**Job:** In the listing below, edit the lines from the one containing "instead of var_dump().</li>" through the one containing "OAuth 2.0 Server</li>", inclusive. Replace "URL Shortener" with "Link Shortener", leave everything else unchanged, and return only those lines.

**Record set:**
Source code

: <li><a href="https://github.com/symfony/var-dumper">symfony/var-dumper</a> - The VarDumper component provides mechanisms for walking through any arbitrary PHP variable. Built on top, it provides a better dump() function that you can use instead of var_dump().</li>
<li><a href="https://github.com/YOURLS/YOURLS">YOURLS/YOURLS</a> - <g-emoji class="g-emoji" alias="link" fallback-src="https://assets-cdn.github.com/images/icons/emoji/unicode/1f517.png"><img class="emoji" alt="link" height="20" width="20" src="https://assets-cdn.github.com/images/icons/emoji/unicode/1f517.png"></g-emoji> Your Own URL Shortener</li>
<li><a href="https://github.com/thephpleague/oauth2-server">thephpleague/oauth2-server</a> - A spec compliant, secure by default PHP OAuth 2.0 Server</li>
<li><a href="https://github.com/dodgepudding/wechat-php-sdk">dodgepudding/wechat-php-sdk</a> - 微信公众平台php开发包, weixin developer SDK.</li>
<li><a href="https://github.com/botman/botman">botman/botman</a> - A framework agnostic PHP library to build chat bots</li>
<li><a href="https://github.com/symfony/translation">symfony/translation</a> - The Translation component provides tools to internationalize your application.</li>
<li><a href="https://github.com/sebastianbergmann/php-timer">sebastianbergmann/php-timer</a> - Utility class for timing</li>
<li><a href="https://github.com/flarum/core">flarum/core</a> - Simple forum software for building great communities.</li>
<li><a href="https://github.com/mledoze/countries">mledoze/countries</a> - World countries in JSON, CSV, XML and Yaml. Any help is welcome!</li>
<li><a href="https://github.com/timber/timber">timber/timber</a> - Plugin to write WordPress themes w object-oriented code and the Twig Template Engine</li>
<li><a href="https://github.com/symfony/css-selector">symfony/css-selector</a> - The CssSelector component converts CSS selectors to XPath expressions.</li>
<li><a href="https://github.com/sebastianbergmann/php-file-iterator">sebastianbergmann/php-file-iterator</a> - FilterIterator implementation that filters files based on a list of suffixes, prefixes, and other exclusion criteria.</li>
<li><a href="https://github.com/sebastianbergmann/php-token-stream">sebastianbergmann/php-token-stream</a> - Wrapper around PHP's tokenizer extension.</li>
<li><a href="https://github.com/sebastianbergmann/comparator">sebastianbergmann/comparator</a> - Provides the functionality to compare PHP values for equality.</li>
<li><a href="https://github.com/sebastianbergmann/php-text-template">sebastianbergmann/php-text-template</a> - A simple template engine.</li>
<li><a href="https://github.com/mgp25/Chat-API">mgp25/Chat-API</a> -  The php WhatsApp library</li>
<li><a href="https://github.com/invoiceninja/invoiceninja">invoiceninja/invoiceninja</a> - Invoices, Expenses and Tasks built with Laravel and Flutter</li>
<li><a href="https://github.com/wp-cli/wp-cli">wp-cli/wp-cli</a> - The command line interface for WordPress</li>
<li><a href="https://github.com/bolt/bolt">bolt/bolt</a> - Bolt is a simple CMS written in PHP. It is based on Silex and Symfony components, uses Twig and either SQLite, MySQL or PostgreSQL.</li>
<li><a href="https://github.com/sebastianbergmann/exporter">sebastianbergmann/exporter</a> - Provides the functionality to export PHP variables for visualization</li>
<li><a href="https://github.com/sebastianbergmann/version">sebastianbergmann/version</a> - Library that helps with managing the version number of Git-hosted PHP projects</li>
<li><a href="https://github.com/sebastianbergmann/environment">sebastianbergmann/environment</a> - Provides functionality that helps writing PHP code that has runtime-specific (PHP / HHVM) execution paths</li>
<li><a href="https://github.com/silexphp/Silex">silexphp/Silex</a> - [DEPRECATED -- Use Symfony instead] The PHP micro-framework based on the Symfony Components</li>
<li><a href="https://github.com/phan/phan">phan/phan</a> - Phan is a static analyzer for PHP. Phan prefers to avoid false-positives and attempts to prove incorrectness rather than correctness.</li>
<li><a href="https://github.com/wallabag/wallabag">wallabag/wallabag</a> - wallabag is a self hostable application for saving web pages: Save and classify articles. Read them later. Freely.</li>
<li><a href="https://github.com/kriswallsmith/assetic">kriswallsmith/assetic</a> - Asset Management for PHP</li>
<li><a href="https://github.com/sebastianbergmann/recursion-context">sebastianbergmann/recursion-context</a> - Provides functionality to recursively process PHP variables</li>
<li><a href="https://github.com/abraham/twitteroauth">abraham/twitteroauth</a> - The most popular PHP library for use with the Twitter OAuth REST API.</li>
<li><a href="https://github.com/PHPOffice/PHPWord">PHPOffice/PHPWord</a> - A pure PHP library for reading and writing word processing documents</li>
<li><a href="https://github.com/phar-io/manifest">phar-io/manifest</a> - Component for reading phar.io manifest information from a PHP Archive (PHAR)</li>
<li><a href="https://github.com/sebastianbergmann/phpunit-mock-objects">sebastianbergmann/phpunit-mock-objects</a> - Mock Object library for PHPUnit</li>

**Problem solution:**
: <li><a href="https://github.com/symfony/var-dumper">symfony/var-dumper</a> - The VarDumper component provides mechanisms for walking through any arbitrary PHP variable. Built on top, it provides a better dump() function that you can use instead of var_dump().</li>
<li><a href="https://github.com/YOURLS/YOURLS">YOURLS/YOURLS</a> - <g-emoji class="g-emoji" alias="link" fallback-src="https://assets-cdn.github.com/images/icons/emoji/unicode/1f517.png"><img class="emoji" alt="link" height="20" width="20" src="https://assets-cdn.github.com/images/icons/emoji/unicode/1f517.png"></g-emoji> Your Own Link Shortener</li>
<li><a href="https://github.com/thephpleague/oauth2-server">thephpleague/oauth2-server</a> - A spec compliant, secure by default PHP OAuth 2.0 Server</li>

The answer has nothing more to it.